Building a notification system may seem trivial, but what about building one that could reach million of users within a few seconds? What about doing that right after your advertisement airs?
Event-based notification systems are not uncommon anymore, but there’s rarely a cost-effective example of an on-demand, highly parallel notification system. The complexity of building such a system comes from the intersection of system design, site reliability, and cloud resource management. All of that while being pressured by the demands of an unhinged marketing campaign over TV and the Web.
In this presentation, we will focus on:
- How we built/test a robust on-demand notification system
- What it takes to manage cloud resources/site-reliability at the same time.
- How to mitigate reliability issues with “zombie mode" and other relevant internal tooling we created.
Interview:
What's the focus of your work these days?
My current projects involve cost optimization and performance improvement for backend services as well as edge devices.
What technical aspects of your role are most important?
I focus on backend service reliability and robustness.
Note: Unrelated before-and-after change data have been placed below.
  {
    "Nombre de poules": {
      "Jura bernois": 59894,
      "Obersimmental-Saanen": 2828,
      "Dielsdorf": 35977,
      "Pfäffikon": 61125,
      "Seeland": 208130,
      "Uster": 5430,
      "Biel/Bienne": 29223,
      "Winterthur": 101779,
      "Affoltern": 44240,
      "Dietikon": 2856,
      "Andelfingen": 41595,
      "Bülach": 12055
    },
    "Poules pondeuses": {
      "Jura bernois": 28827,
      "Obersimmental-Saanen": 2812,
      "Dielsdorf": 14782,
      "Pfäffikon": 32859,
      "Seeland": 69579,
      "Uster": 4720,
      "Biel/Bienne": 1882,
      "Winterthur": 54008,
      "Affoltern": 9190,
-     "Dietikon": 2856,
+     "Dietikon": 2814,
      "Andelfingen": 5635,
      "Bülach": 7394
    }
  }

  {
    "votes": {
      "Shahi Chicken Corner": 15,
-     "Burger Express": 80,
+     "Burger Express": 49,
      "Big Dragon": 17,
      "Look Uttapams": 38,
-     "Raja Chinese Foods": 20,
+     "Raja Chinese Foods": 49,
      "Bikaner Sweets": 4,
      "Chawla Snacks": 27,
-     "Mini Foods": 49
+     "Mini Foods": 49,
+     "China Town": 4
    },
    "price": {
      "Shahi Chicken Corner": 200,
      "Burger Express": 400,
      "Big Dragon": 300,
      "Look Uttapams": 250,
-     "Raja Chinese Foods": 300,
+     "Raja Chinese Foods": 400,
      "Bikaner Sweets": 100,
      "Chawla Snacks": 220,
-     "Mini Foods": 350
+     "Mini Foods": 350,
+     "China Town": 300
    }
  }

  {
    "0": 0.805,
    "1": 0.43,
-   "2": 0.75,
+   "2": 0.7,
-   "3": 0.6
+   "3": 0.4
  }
While product teams are busy shipping features, my team and I provide guardrails and solutions to strengthen our infrastructure.
How does your InfoQ Dev Summit Boston session address current challenges or trends in the industry?
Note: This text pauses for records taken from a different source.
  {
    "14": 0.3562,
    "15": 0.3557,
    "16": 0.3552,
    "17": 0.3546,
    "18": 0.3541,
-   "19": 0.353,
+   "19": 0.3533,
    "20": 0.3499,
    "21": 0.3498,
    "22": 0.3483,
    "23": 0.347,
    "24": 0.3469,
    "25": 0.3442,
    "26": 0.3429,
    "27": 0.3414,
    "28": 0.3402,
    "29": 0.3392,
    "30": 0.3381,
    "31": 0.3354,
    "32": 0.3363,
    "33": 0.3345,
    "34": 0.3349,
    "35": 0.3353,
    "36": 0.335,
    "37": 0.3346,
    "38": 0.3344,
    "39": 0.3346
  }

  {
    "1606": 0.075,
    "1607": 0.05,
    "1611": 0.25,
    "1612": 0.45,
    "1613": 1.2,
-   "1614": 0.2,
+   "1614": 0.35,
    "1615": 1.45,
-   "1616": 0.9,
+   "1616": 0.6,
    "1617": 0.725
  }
I think it provides a great perspective on how engineering teams could work with challenging and changing requirements, as well as mitigating scaling issues for big events.
How do you see the concepts discussed in your InfoQ Dev Summit Boston session shaping the future of the industry?
I don't see my session as a "how-to" guide, but I will try my best to inspire others to collaborate on and execute high-quality engineering projects that they first defined as "impossible."
Speaker
Zhen Zhou
Software Engineer at @Duolingo, Previous Theoretical Computer Science Enthusiast @CMU
Zhen is a senior software engineer at Duolingo. He is a core member of the Growth Infrastructure team, which is responsible for backend microservices that fuels Duolingo’s vibrant social features and retention strategies.
He joined Duolingo in 2020 after graduating from Carnegie Mellon University. He is deeply passionate about designing and implementing robust backend infrastructure that directly impacts millions of users globally. He embraces challenges that come with evolving system designs and adapts services to meet the needs of a growing and diverse global audience.